How to Learn Any Language 12
CASSETTE COURSES
There are many cassette courses in many foreign languages. They range from “travel” cassettes, really simple tourist phrase books set to sound and costing between ten and twenty dollars, clear up to multicassette study courses that carry the student into advanced levels and cost between one and two hundred dollars, or more.
Don’t dismiss the least expensive ones as “superficial little travel cassettes.” If you master every word, every phrase, every pronunciation, and every grammatical point contained in even the simplest of those cassettes, you can consider yourself advanced.

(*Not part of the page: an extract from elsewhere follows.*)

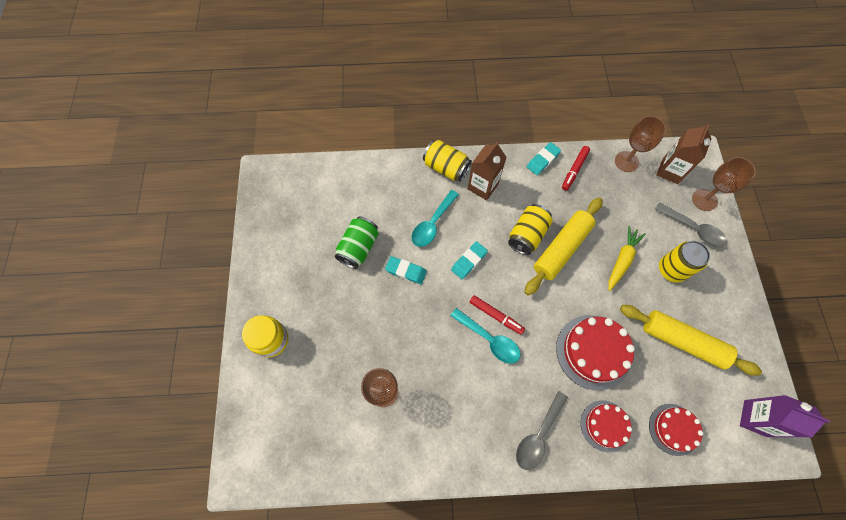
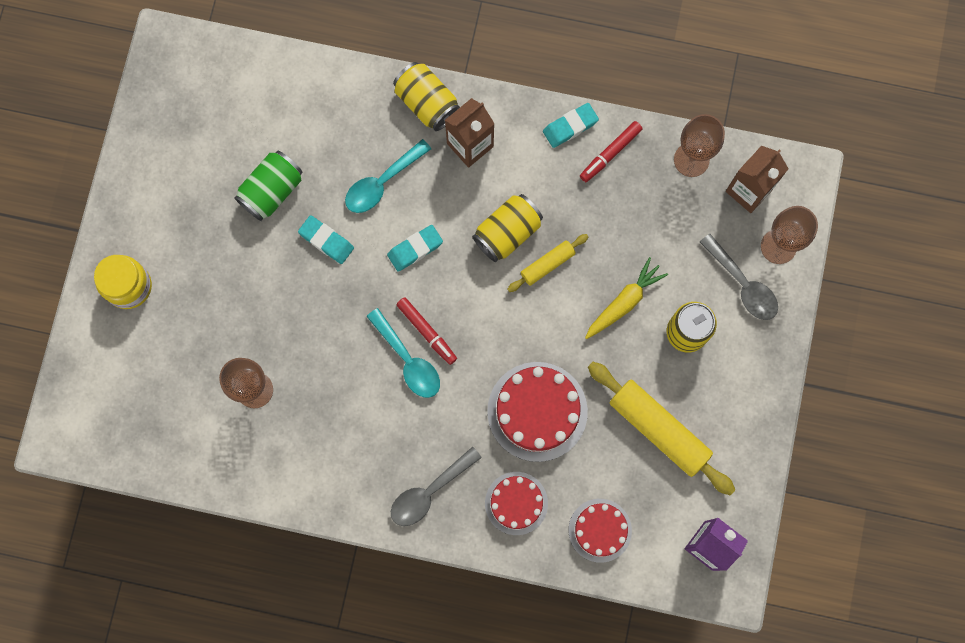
camera: 15 degrees right, 10 degrees up
(561, 249) = (547, 264): yellow rolling pin -> yellow rolling pin, size x0.53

There are basically four kinds of cassettes for the study of foreign languages. We’ll call them flat single rep, flat double rep, formatted, and cultural.
The flat single rep cassettes, usually the least expensive, give you the English word or phrase followed by the foreign equivalent uttered only one time.
The flat double rep cassettes are the same, except the foreign phrase is repeated twice. (When you begin making your own study cassettes, you’ll repeat the foreign piece three times.)
The formatted cassette puts theories of instruction into practice and follows systems that some highly successful language teachers have found effective. For example the Pimsleur method, named after the late Dr. Paul Pimsleur, takes the student by the ear and guides him through the language as though it were a Disneyland exhibit. Unfortunately Dr. Pimsleur died before he could personally develop courses in a large variety of languages to advanced levels. His techniques, however, are being applied to more courses in more languages by Dr. Charles A. S. Heinle of the Cassette Learning Centre in Concord, Massachusetts.
The Pimsleur method provides the best minute by minute “learning through listening,” thanks to several strokes of Dr. Pimsleur’s innovative genius.
First of all, you become a participant. Pimsleur doesn’t let you merely listen in hopes your lazy mind will help itself to some of the new words being offered on the smorgasbord. After five minutes with any Pimsleur course you will always harbour a certain disdain for all cassette courses that merely give you a voice saying something in English followed by the equivalent in the target language. Pimsleur pricks your wandering mind to attention by asking, for example, “Do you remember the Greek word for ‘wine’?”
Theoretically, that little trick shouldn’t make a spectacular difference. After all, you bought the course. You want to learn the language. Why should the teacher on cassette have to find ways to constantly recover your attention? The unfortunate truth is that the average mind plays hooky whenever possible. The difference between Pimsleur asking, “Do you remember the Greek word for ‘wine’?” and a voice simply saying “wine” is, as Mark Twain once put it, “the difference between lightning and the lightning bug!”
Nor does Pimsleur always settle for the simple verbal prompt. A typical Pimsleur tactic is to demand, “You accidentally bump into a man getting on the bus. What do you say?” That ingrains the foreign phrases for “excuse me” far more than a rote recitation of the words themselves.
Pimsleur’s “graduated interval recall” achieves what I call the “pinball effect.” When the steel ball in the pinball machine nears the bottom, you can manipulate the
flippers to catch the ball and send it all the way back to the top again. Likewise, at the very instant when your mind is about to let a new word or phrase “fall to the bottom”, Pimsleur zings it in again, sending it back to the top of your awareness. This time it doesn’t sink so fast. When it does, Pimsleur hits it again.
Pimsleur gives you a pause on the cassette after each question he asks you. In the early going there’s a temptation to stop the machine while you flounder for the answer. Don’t! Learn to try to come up with the answer during the pause provided. That will more than teach you the word. It will train you to have that word ready for action at all times. It’s marvellous to feel your growth as you relisten to your Pimsleur lessons, succeeding more and more each time at delivering the required word before the teacher’s voice rolls over you with the next question.
Berlitz is the most famous name in language instruction, and except for the Berlitz Travel Cassettes, which are flat single rep, all their cassette courses are formatted. The Berlitz Basic Courses, available in French, Spanish, German, and Italian, feature ingenious conversations between teacher and students, and their top of the line Berlitz Comprehensive Courses are really dazzling soap opera-like sagas filled with romance, treachery, suspense, and drama. Both the basic and the comprehensive courses sneak massive payloads of grammar and vocabulary into the student’s repertoire.
Cultural cassettes aren’t really language learning cassettes at all, but many people suppose they are and buy and sell them as such. Songs, plays, readings, stories, and poems in foreign languages are indeed helpful, but shouldn’t be mistaken for the “high protein” intake needed to build command of a foreign language. They’re great relaxers, tests of how far you’ve come, adjunctive exercises, and ways of letting the foreigner know that you view his language as more than just a briar patch of irregular verbs.
The cultural cassettes are the condiments. The others are the entrées.